Now, each time that a class scores a result greater than 0.8, the correspondent LED will be lit:

  • Led Red 0n: Uncertain (no class is over 0.8)

  • Led Green 0n: Periquito > 0.8

  • Led Blue 0n: Robot > 0.8

  • All LEDs Off: Background > 0.8

Here is the result:

In more detail

Image Classification (non-official) Benchmark

Several development boards can be used for embedded machine learning (TinyML), and the most common ones for Computer Vision applications (consuming low energy), are the ESP32 CAM, the Seeed XIAO ESP32S3 Sense, the Arduino Nicla Vison, and the Arduino Portenta.

Catching the opportunity, the same trained model was deployed on the ESP-CAM, the XIAO, and the Portenta (in this one, the model was trained again, using grayscaled images to be compatible with its camera). Here is the result, deploying the models as Arduino’s Library:

Conclusion

Before we finish, consider that Computer Vision is more than just image classification. For example, you can develop Edge Machine Learning projects around vision in several areas, such as:

  • Autonomous Vehicles: Use sensor fusion, lidar data, and computer vision algorithms to navigate and make decisions.

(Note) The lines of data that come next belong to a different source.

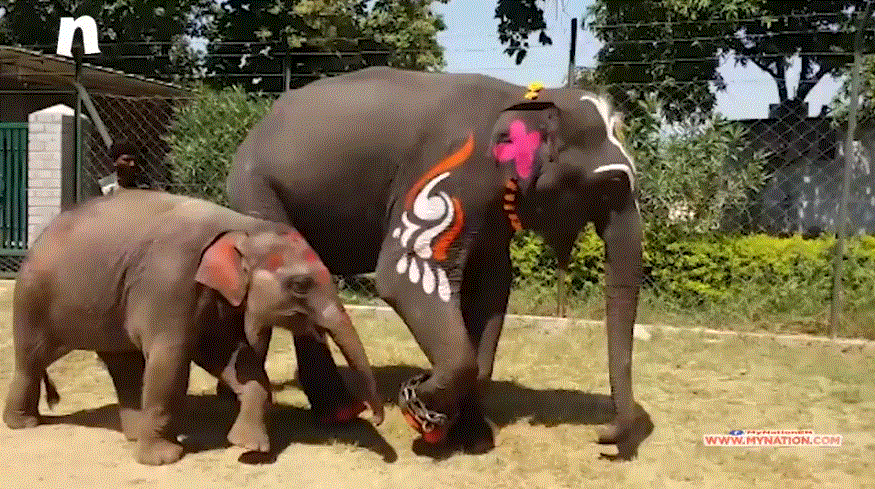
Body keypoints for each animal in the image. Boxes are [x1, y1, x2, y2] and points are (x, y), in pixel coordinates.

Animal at [2, 189, 384, 464]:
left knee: (122, 363)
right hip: (32, 300)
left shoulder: (217, 298)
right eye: (301, 285)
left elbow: (236, 360)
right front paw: (163, 460)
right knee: (31, 359)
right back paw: (23, 424)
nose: (375, 418)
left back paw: (132, 433)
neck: (244, 227)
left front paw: (250, 447)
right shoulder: (170, 282)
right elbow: (170, 362)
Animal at [226, 66, 648, 456]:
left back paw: (336, 412)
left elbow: (492, 288)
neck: (524, 98)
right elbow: (403, 275)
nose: (602, 437)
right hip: (256, 190)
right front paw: (420, 411)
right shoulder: (448, 175)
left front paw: (472, 438)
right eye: (611, 185)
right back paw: (336, 413)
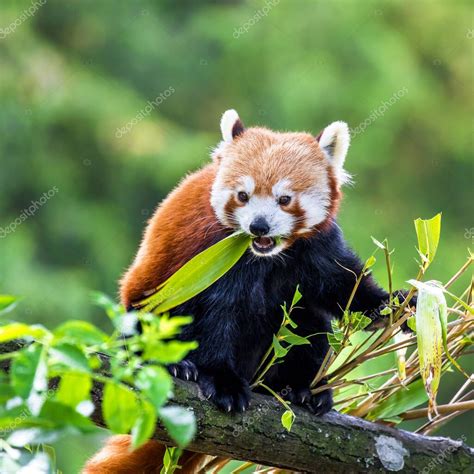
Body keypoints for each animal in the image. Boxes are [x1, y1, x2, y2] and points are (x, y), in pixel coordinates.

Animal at [83, 109, 412, 472]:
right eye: (243, 195)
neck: (266, 257)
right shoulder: (211, 256)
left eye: (284, 199)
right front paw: (222, 381)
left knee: (307, 321)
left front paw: (392, 305)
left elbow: (342, 286)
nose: (259, 226)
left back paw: (299, 388)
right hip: (146, 304)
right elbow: (217, 318)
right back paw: (177, 365)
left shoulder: (318, 247)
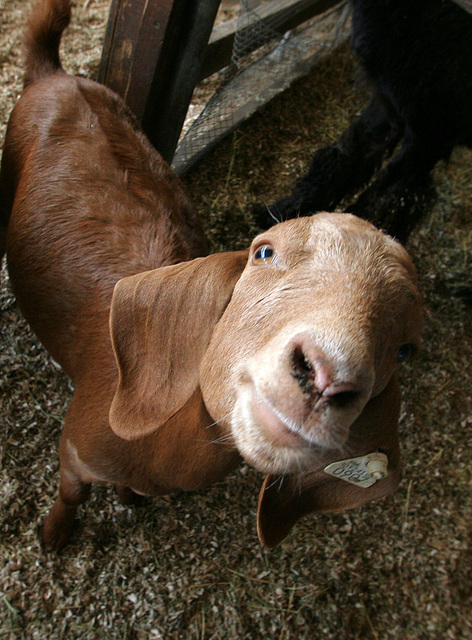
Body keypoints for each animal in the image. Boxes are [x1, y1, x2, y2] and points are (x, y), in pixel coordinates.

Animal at [0, 0, 422, 552]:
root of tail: (56, 74)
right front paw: (53, 535)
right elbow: (71, 494)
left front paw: (129, 499)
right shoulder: (74, 450)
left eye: (406, 348)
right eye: (264, 251)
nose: (326, 377)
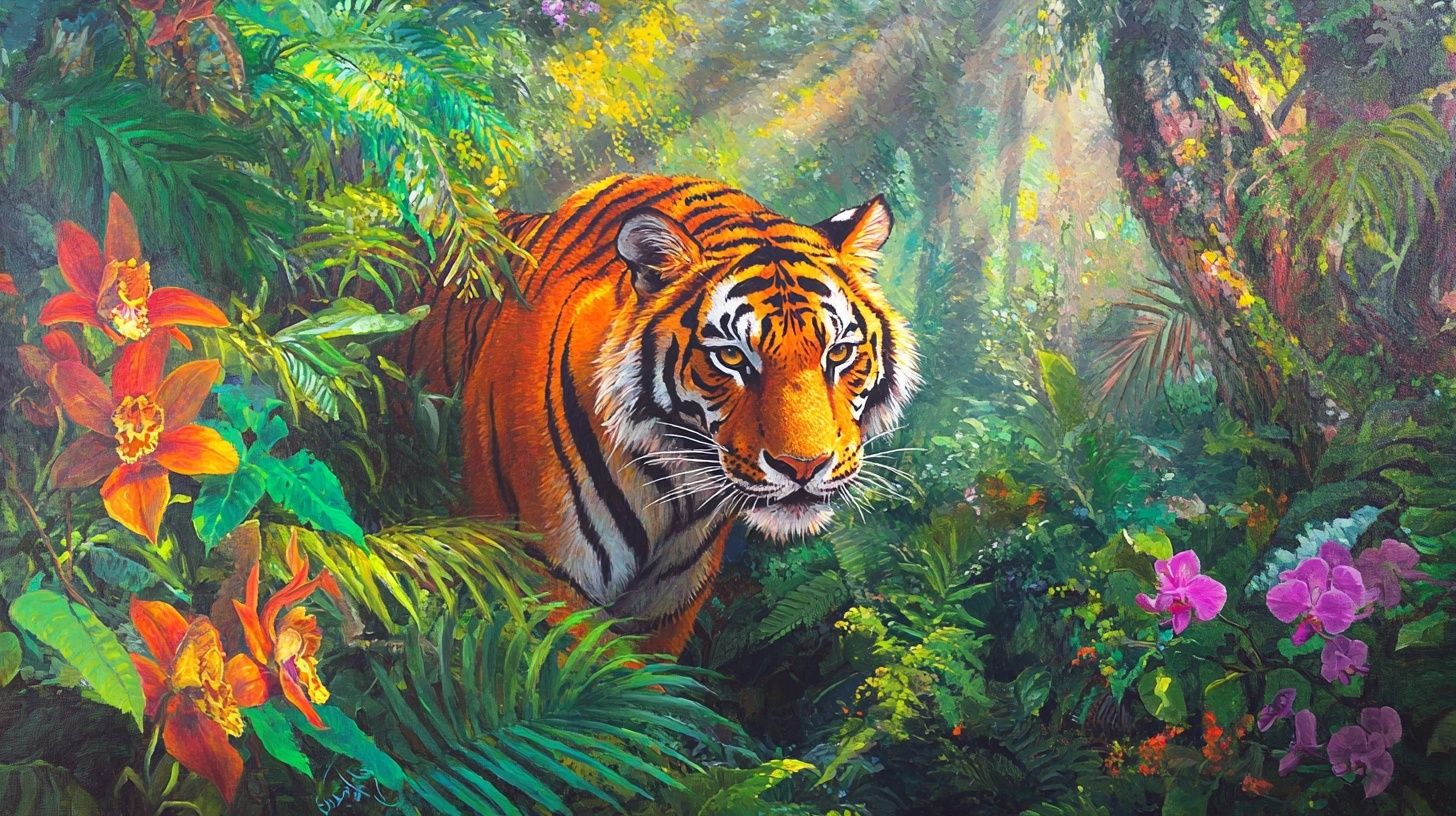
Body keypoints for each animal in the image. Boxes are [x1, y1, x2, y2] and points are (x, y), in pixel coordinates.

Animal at [401, 174, 920, 655]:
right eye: (731, 357)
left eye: (839, 352)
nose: (803, 467)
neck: (673, 488)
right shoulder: (542, 580)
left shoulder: (666, 606)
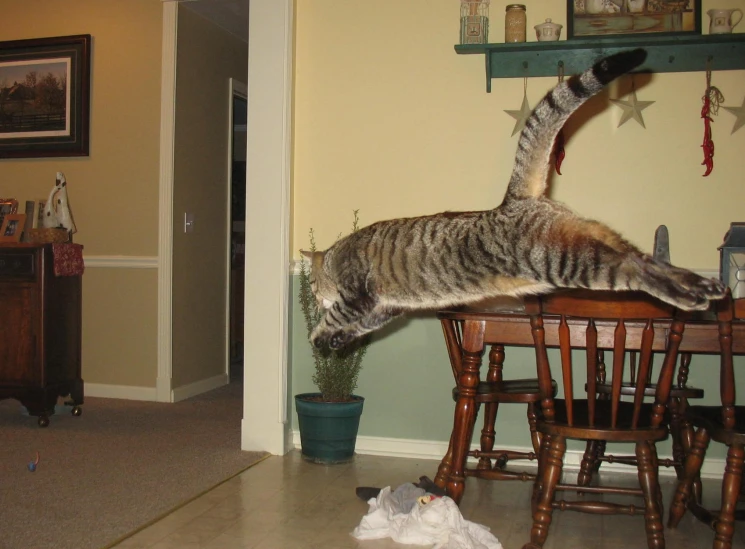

  • Healthcare: Automated diagnosis of diseases through MRI, X-ray, and CT scan image analysis

  • Retail: Automated checkout systems that identify products as they pass through a scanner.

  • Security and Surveillance: Facial recognition, anomaly detection, and object tracking in real-time video feeds.

  • Augmented Reality: Object detection and classification to overlay digital information in the real world.

  • Industrial Automation: Visual inspection of products, predictive maintenance, and robot and drone guidance.

  • Agriculture: Drone-based crop monitoring and automated harvesting.

  • Natural Language Processing: Image captioning and visual question answering.

  • Gesture Recognition: For gaming, sign language translation, and human-machine interaction.

  • Content Recommendation: Image-based recommendation systems in e-commerce.